Telling Sanders supporters they’re needed also reinforces their leverage. It took only a few hours after Sanders’s exit for a collective of eight groups representing young progressives and focusing on issues like climate and gun control to send Biden a stern warning shot. “Messaging around a ‘return to normalcy’ does not and has not earned the support and trust of voters from our generation. For so many young people, going back to the way things were ‘before Trump’ isn’t a motivating enough reason to cast a ballot in November,” they wrote, urging Biden to embrace a wide range of left-wing priorities, like the Green New Deal framework, Medicare for All, eliminating the Senate filibuster, and expanding the Supreme Court. “The organizations below will spend more than $100 million communicating with more than 10 million young members, supporters, and potential voters this election cycle. We are uniquely suited to help mobilize our communities, but we need help ensuring our efforts will be backed-up by a campaign that speaks to our generation.”
No one close to Biden expects him to move quite this far. But “he can’t win without the enthusiastic support of young people. If you’re a Democrat, it’s a key component of your winning coalition,” Ben Wessel, the executive director of NextGen America, one of the signatory groups, told me. And “the Biden camp knows that.” Less than a day later, it rolled out its latest health-care and education-funding proposals, both clear nods, at least, toward the left’s wishes.
For the time being, concessions like these may be the most powerful tool Biden has for wooing Sanders’s faithful.

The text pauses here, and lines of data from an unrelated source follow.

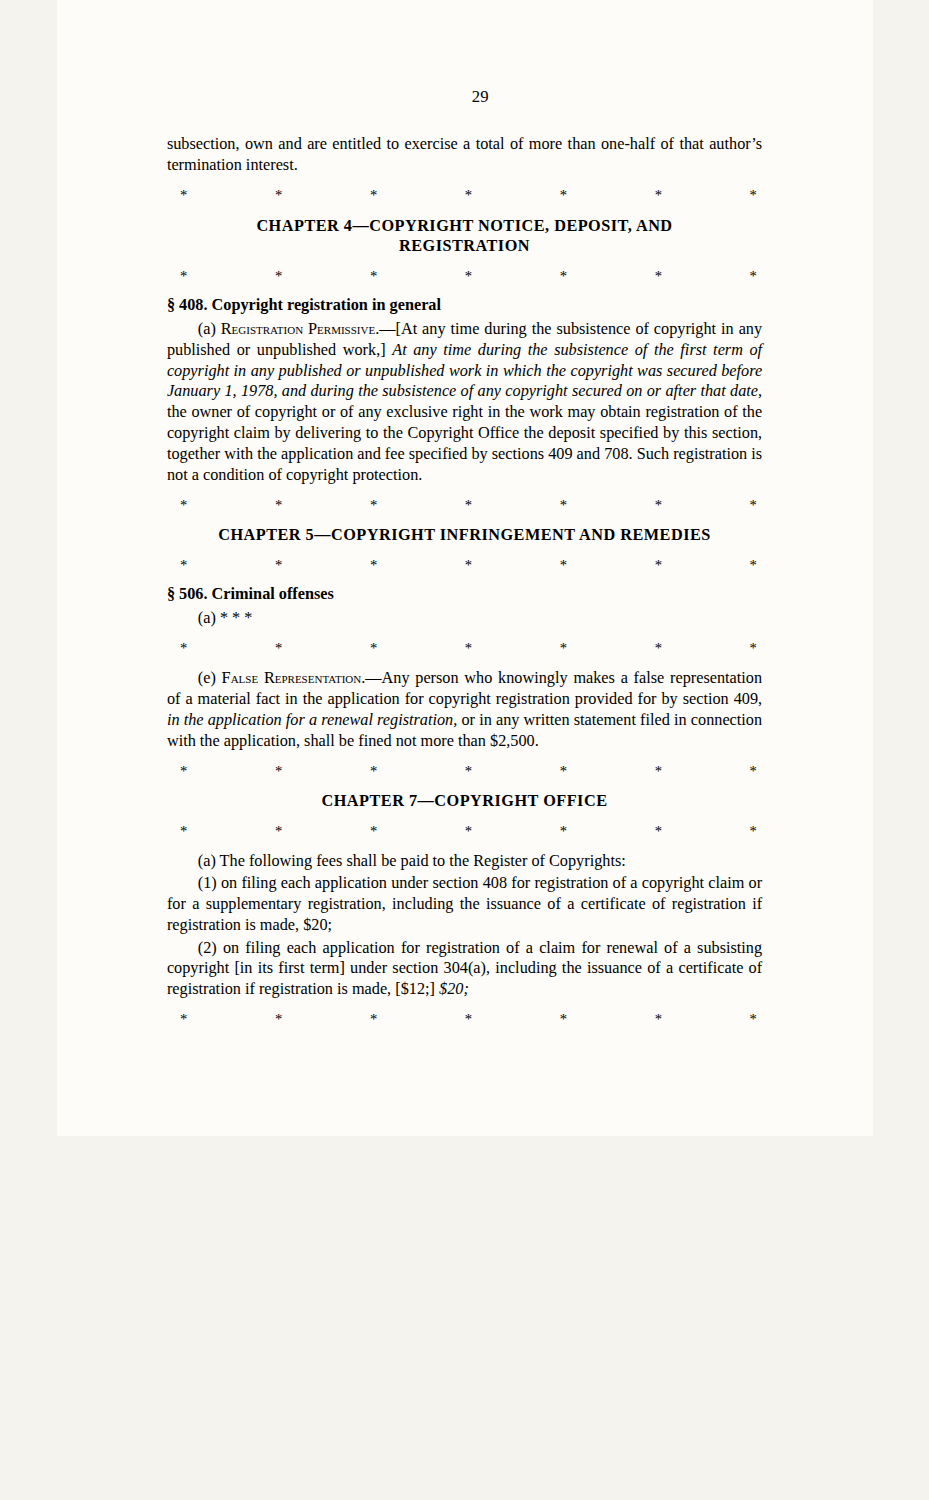29
subsection, own and are entitled to exercise a total of more than one-half of that author’s termination interest.
*******
Chapter 4—Copyright Notice, Deposit, and
Registration
*******
§ 408. Copyright registration in general
(a) Registration Permissive.—[At any time during the subsistence of copyright in any published or unpublished work,] At any time during the subsistence of the first term of copyright in any published or unpublished work in which the copyright was secured before January 1, 1978, and during the subsistence of any copyright secured on or after that date, the owner of copyright or of any exclusive right in the work may obtain registration of the copyright claim by delivering to the Copyright Office the deposit specified by this section, together with the application and fee specified by sections 409 and 708. Such registration is not a condition of copyright protection.
*******
Chapter 5—Copyright Infringement and Remedies
*******
§ 506. Criminal offenses
(a) * * *
*******
(e) False Representation.—Any person who knowingly makes a false representation of a material fact in the application for copyright registration provided for by section 409, in the application for a renewal registration, or in any written statement filed in connection with the application, shall be fined not more than $2,500.
*******
Chapter 7—Copyright Office
*******
(a) The following fees shall be paid to the Register of Copyrights:
(1) on filing each application under section 408 for registration of a copyright claim or for a supplementary registration, including the issuance of a certificate of registration if registration is made, $20;
(2) on filing each application for registration of a claim for renewal of a subsisting copyright [in its first term] under section 304(a), including the issuance of a certificate of registration if registration is made, [$12;] $20;
*******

There’s never been much suspense about whether Sanders himself will support his former rival — both pledged repeatedly to back the other if they won the nomination — but Biden could use his active presence on the campaign trail, too. Sanders, after all, feeds off the energy of his massive rallies and is at his political best — and most persuasive — when he can look out at an arena full of supporters.

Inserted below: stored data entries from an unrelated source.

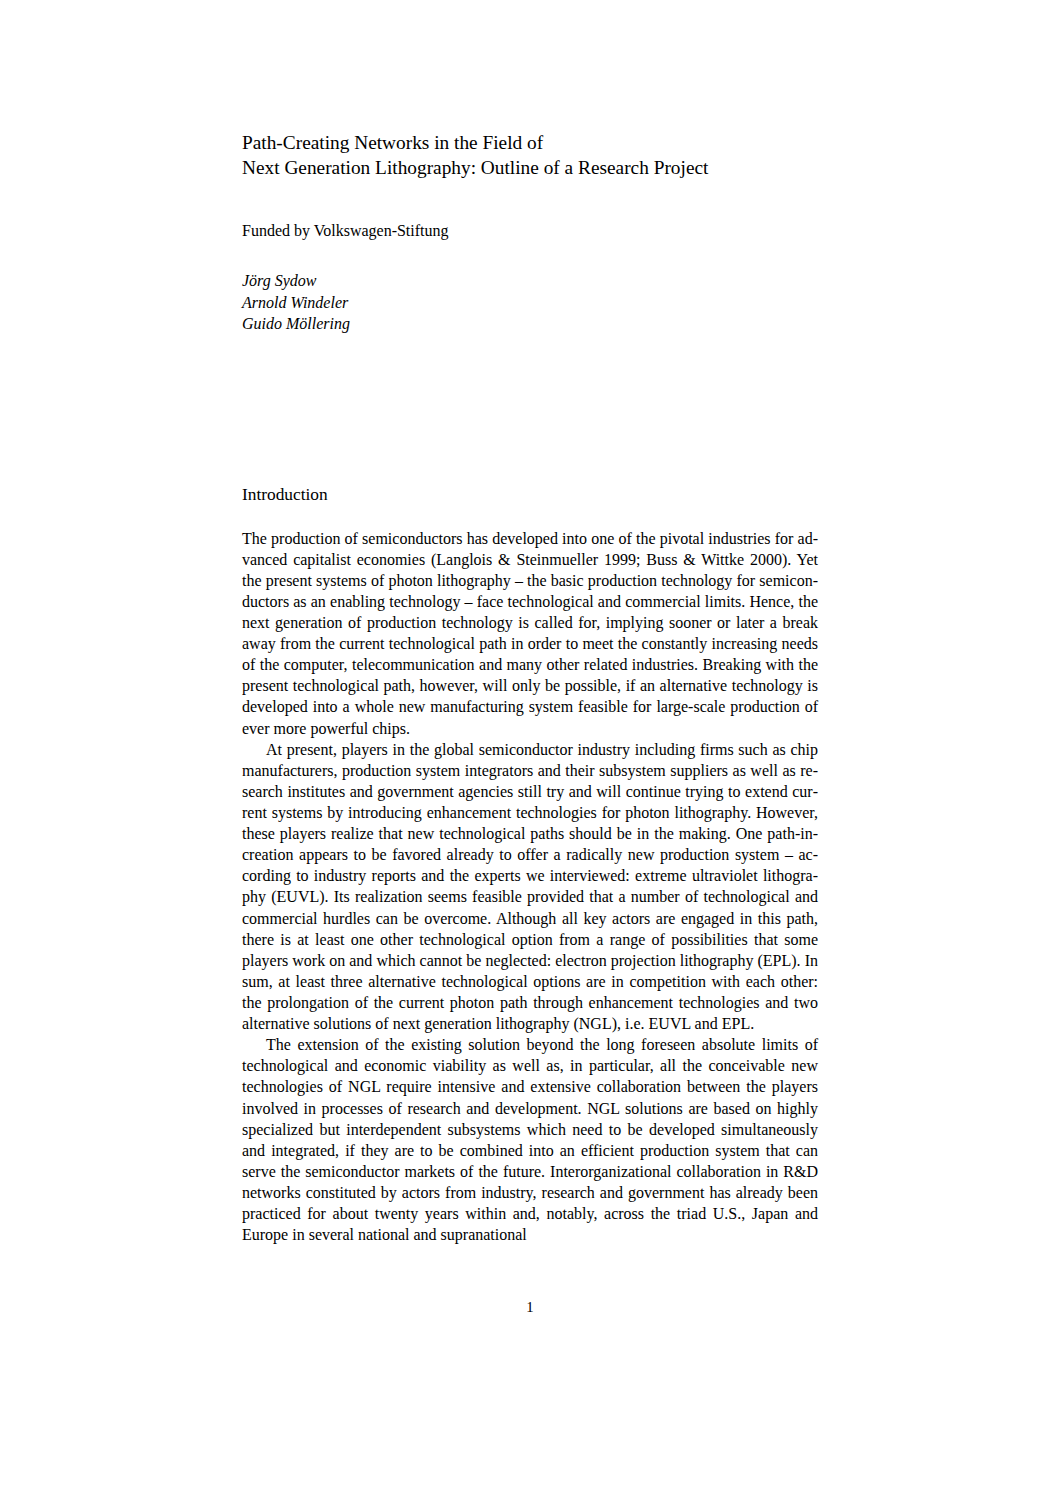Path-Creating Networks in the Field of
Next Generation Lithography: Outline of a Research Project
Funded by Volkswagen-Stiftung
Jörg Sydow
Arnold Windeler
Guido Möllering
Introduction
The production of semiconductors has developed into one of the pivotal industries for advanced capitalist economies (Langlois & Steinmueller 1999; Buss & Wittke 2000). Yet the present systems of photon lithography – the basic production technology for semiconductors as an enabling technology – face technological and commercial limits. Hence, the next generation of production technology is called for, implying sooner or later a break away from the current technological path in order to meet the constantly increasing needs of the computer, telecommunication and many other related industries. Breaking with the present technological path, however, will only be possible, if an alternative technology is developed into a whole new manufacturing system feasible for large-scale production of ever more powerful chips.
At present, players in the global semiconductor industry including firms such as chip manufacturers, production system integrators and their subsystem suppliers as well as research institutes and government agencies still try and will continue trying to extend current systems by introducing enhancement technologies for photon lithography. However, these players realize that new technological paths should be in the making. One path-in-creation appears to be favored already to offer a radically new production system – according to industry reports and the experts we interviewed: extreme ultraviolet lithography (EUVL). Its realization seems feasible provided that a number of technological and commercial hurdles can be overcome. Although all key actors are engaged in this path, there is at least one other technological option from a range of possibilities that some players work on and which cannot be neglected: electron projection lithography (EPL). In sum, at least three alternative technological options are in competition with each other: the prolongation of the current photon path through enhancement technologies and two alternative solutions of next generation lithography (NGL), i.e. EUVL and EPL.
The extension of the existing solution beyond the long foreseen absolute limits of technological and economic viability as well as, in particular, all the conceivable new technologies of NGL require intensive and extensive collaboration between the players involved in processes of research and development. NGL solutions are based on highly specialized but interdependent subsystems which need to be developed simultaneously and integrated, if they are to be combined into an efficient production system that can serve the semiconductor markets of the future. Interorganizational collaboration in R&D networks constituted by actors from industry, research and government has already been practiced for about twenty years within and, notably, across the triad U.S., Japan and Europe in several national and supranational
1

The problem is that no one has much of an idea right now of what that’s supposed to look like this summer, with the entire country cooped up inside. Clinton famously endorsed Obama in front of an outdoor crowd in Unity, New Hampshire, in 2008. Eight years later, Sanders backed Clinton in a packed high school gym 100 miles east, in Portsmouth, before campaigning for her around the country. This time, a livestream split between a rec room in Wilmington and a living room in Burlington might have to do.